#### Source records ####

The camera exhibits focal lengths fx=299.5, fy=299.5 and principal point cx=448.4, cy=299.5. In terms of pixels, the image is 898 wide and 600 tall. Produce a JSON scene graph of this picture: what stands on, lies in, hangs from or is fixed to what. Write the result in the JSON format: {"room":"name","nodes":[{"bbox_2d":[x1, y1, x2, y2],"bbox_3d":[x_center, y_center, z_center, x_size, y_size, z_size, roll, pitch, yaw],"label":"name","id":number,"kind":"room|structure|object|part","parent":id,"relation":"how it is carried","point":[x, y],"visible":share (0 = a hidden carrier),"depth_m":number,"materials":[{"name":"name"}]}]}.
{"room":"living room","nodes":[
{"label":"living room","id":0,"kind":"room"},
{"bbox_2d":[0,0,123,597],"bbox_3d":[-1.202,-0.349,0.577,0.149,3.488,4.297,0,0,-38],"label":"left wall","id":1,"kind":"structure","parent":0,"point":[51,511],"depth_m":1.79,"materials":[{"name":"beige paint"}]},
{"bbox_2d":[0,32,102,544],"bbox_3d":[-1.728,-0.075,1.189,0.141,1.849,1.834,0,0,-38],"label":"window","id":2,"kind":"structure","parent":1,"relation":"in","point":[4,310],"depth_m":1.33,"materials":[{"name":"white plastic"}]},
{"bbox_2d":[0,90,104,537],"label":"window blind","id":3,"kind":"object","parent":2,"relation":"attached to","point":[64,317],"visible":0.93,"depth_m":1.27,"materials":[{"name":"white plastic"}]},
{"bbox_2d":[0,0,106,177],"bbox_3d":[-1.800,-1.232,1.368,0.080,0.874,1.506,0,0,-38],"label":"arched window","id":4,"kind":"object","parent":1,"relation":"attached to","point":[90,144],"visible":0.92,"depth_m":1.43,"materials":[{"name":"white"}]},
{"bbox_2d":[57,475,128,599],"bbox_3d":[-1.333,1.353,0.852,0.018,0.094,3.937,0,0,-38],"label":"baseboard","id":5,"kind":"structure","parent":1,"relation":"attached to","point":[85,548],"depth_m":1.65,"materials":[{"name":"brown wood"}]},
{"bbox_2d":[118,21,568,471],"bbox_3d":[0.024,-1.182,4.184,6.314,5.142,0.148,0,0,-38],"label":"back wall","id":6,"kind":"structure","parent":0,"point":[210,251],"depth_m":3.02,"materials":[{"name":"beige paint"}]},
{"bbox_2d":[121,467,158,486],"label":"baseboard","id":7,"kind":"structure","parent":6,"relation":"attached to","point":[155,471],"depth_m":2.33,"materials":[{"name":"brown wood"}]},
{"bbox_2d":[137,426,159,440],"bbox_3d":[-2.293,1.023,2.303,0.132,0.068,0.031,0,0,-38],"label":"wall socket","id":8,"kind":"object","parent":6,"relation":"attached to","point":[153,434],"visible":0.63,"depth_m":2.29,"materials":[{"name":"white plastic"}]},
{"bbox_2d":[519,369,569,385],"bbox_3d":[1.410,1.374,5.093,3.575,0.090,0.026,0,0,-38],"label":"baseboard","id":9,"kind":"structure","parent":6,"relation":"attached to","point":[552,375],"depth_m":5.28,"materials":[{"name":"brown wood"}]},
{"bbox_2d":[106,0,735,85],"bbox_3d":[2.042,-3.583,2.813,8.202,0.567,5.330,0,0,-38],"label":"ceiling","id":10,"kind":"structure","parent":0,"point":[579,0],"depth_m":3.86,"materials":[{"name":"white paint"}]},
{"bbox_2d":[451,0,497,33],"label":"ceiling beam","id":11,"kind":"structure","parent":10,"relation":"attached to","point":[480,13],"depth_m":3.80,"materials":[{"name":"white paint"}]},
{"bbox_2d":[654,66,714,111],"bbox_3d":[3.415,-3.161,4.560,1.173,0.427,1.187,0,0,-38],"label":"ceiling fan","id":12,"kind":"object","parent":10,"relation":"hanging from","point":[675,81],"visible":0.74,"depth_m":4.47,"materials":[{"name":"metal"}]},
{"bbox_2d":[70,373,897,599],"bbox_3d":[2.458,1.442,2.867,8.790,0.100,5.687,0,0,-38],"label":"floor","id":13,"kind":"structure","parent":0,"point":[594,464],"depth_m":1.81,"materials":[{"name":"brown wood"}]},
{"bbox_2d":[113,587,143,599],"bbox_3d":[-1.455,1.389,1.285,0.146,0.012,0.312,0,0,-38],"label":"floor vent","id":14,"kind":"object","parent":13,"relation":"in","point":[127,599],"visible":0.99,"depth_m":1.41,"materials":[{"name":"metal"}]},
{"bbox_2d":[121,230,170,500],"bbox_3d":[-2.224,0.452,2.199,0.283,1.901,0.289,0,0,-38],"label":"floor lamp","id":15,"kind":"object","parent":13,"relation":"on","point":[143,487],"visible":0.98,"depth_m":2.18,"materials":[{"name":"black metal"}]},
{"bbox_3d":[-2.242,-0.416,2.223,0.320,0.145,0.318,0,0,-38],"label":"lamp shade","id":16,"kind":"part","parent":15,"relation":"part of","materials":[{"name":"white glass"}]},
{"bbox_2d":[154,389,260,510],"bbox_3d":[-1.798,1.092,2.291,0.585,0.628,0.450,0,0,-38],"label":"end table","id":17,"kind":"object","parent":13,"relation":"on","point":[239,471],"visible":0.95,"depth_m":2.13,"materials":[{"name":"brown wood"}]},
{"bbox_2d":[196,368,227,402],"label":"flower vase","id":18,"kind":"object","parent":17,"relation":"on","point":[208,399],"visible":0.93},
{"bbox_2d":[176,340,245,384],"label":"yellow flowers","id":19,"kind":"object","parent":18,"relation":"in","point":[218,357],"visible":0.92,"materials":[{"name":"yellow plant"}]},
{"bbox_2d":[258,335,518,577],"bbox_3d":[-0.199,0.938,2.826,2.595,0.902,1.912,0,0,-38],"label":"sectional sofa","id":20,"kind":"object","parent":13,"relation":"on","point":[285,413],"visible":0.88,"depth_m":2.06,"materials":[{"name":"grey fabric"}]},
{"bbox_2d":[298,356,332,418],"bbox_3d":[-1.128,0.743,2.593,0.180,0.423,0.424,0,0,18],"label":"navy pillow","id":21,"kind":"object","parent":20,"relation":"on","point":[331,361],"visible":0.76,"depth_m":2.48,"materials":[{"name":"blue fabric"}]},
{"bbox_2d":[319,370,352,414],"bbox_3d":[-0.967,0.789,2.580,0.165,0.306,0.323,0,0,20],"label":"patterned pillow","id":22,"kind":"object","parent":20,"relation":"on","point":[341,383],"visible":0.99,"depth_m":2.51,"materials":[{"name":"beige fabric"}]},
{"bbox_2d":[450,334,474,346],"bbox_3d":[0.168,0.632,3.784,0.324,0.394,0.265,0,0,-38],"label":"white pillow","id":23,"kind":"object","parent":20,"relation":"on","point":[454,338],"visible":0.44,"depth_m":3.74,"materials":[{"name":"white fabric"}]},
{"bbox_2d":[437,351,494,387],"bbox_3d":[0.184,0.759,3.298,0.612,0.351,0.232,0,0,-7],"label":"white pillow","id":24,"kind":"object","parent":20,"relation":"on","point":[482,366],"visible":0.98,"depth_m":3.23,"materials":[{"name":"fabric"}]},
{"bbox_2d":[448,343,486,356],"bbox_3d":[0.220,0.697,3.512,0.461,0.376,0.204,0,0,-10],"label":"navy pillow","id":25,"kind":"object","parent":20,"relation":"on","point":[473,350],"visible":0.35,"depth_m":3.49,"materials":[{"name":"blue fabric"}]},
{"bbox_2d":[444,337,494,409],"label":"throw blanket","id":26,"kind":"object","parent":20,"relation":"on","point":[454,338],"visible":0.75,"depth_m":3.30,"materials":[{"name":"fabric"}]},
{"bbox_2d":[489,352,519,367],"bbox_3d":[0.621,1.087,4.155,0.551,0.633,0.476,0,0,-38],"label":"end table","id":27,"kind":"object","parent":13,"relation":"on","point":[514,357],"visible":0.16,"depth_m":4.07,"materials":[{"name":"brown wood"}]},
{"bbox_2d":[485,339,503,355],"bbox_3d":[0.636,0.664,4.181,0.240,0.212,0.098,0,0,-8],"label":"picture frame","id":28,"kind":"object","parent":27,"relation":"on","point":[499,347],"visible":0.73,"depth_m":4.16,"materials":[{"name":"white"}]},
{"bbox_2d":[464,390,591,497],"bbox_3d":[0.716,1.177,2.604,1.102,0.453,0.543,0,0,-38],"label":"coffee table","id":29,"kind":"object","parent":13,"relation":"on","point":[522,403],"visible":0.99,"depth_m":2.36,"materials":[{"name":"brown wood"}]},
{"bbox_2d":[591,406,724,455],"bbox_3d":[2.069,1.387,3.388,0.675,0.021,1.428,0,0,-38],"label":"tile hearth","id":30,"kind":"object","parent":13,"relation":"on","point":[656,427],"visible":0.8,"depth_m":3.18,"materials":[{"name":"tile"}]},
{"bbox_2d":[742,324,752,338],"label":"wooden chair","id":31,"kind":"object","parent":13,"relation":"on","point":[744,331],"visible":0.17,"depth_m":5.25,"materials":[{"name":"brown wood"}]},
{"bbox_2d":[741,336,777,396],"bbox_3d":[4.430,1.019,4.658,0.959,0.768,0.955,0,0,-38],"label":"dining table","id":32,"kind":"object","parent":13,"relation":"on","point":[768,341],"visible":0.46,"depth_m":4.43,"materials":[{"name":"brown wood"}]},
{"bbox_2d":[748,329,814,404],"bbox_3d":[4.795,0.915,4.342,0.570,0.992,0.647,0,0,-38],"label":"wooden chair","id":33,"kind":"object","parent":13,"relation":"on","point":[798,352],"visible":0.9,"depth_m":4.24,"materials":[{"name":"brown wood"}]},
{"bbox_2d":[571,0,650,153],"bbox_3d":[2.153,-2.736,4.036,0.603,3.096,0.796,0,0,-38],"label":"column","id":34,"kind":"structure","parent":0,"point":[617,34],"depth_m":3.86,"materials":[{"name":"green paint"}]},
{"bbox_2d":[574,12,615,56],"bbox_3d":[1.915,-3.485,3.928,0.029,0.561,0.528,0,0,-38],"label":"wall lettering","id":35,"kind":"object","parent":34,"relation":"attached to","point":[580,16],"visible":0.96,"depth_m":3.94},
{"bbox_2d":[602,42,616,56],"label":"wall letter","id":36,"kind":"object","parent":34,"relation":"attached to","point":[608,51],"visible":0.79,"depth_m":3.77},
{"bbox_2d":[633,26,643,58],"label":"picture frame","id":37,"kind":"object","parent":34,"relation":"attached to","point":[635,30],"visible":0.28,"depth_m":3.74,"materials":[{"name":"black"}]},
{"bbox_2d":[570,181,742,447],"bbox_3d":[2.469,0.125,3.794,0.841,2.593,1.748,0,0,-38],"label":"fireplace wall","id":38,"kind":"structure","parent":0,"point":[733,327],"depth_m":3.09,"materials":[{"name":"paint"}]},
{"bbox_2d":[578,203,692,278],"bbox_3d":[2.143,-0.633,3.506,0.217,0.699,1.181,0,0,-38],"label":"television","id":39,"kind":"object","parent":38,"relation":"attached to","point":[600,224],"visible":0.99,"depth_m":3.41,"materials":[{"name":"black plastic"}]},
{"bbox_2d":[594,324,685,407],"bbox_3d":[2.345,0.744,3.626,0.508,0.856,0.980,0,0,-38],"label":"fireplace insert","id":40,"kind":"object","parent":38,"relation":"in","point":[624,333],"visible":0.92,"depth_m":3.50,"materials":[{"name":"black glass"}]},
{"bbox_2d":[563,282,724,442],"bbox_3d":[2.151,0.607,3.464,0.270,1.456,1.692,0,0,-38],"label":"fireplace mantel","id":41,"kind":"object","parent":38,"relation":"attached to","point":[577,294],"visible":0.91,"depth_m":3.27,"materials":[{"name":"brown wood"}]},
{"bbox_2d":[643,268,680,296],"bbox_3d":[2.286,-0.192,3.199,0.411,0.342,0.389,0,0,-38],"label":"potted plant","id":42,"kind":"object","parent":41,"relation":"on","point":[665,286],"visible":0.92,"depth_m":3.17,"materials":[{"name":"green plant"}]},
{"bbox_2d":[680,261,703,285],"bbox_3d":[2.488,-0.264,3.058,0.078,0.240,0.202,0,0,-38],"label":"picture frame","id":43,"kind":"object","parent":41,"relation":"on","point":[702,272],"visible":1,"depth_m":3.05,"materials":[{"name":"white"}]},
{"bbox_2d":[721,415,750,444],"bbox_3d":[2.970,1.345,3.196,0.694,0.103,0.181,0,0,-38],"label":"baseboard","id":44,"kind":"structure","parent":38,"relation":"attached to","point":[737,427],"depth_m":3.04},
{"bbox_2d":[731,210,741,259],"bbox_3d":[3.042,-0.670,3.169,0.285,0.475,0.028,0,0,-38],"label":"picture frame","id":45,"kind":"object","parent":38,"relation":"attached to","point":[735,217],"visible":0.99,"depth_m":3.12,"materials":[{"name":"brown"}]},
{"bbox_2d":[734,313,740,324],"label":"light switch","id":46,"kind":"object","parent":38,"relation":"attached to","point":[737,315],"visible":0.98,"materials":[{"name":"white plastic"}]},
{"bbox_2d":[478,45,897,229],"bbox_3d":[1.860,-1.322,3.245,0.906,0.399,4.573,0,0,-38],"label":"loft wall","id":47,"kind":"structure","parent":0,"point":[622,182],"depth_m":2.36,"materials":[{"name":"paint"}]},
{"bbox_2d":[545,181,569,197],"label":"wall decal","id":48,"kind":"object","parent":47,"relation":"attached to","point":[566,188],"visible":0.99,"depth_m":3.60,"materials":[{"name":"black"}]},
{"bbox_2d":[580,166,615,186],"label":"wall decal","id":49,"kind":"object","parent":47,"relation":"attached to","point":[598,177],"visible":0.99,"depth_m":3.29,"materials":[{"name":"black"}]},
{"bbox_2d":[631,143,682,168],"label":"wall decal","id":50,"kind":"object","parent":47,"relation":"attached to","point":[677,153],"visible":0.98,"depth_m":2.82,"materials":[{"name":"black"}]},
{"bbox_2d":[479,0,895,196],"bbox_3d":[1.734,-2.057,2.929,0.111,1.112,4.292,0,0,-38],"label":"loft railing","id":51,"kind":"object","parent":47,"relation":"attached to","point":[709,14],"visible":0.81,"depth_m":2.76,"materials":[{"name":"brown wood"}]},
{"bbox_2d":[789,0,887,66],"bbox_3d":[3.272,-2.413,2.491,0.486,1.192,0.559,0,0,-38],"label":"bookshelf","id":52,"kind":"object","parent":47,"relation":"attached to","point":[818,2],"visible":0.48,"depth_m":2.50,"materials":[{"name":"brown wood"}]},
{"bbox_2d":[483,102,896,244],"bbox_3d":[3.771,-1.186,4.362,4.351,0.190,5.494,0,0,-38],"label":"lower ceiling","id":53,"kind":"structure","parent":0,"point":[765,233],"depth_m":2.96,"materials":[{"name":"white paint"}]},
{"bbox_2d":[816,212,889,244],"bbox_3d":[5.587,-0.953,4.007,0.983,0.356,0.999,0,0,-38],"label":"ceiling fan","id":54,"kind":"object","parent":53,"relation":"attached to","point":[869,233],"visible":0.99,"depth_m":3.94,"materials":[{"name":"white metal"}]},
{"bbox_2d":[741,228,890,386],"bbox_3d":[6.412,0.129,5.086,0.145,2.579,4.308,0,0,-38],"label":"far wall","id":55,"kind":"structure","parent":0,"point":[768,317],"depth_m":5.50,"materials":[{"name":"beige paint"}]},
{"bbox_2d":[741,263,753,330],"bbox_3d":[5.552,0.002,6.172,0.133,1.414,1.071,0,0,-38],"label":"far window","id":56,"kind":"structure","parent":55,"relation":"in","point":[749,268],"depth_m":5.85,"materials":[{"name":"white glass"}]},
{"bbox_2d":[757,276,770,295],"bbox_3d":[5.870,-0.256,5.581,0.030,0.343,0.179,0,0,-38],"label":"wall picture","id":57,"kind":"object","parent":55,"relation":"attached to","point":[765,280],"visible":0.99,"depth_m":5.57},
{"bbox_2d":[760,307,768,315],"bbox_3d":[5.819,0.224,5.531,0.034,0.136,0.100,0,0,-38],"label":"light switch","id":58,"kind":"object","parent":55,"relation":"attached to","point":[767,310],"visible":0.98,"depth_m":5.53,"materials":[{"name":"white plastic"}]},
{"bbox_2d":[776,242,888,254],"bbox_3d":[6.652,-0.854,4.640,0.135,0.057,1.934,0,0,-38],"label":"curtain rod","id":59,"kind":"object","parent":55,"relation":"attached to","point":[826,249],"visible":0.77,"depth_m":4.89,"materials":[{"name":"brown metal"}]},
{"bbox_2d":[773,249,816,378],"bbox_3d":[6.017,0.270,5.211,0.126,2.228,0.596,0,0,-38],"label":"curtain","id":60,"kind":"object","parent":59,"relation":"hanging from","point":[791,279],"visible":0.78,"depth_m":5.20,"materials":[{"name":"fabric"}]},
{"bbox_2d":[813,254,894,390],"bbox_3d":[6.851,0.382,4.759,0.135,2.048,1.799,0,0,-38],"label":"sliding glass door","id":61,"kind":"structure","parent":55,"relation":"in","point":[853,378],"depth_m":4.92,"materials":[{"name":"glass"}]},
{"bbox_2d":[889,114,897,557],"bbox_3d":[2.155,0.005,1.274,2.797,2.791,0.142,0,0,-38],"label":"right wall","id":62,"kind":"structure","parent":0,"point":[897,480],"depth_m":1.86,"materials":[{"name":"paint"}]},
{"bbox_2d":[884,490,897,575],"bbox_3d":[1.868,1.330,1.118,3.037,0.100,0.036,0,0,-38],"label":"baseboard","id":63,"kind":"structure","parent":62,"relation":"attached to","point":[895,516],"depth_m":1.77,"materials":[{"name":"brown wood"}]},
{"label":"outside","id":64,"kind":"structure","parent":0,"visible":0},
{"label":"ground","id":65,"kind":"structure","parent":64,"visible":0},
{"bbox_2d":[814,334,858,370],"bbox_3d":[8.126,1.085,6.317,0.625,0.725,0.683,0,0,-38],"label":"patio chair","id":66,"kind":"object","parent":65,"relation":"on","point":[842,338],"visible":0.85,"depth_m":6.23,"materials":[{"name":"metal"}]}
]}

####

## Assignment
Show the lines of the data that hold the word "from".

## Problem solution
The camera exhibits focal lengths fx=299.5, fy=299.5 and principal point cx=448.4, cy=299.5. In terms of pixels, the image is 898 wide and 600 tall. Produce a JSON scene graph of this picture: what stands on, lies in, hangs from or is fixed to what. Write the result in the JSON format: {"room":"name","nodes":[{"bbox_2d":[x1, y1, x2, y2],"bbox_3d":[x_center, y_center, z_center, x_size, y_size, z_size, roll, pitch, yaw],"label":"name","id":number,"kind":"room|structure|object|part","parent":id,"relation":"how it is carried","point":[x, y],"visible":share (0 = a hidden carrier),"depth_m":number,"materials":[{"name":"name"}]}]}.
{"bbox_2d":[654,66,714,111],"bbox_3d":[3.415,-3.161,4.560,1.173,0.427,1.187,0,0,-38],"label":"ceiling fan","id":12,"kind":"object","parent":10,"relation":"hanging from","point":[675,81],"visible":0.74,"depth_m":4.47,"materials":[{"name":"metal"}]},
{"bbox_2d":[773,249,816,378],"bbox_3d":[6.017,0.270,5.211,0.126,2.228,0.596,0,0,-38],"label":"curtain","id":60,"kind":"object","parent":59,"relation":"hanging from","point":[791,279],"visible":0.78,"depth_m":5.20,"materials":[{"name":"fabric"}]},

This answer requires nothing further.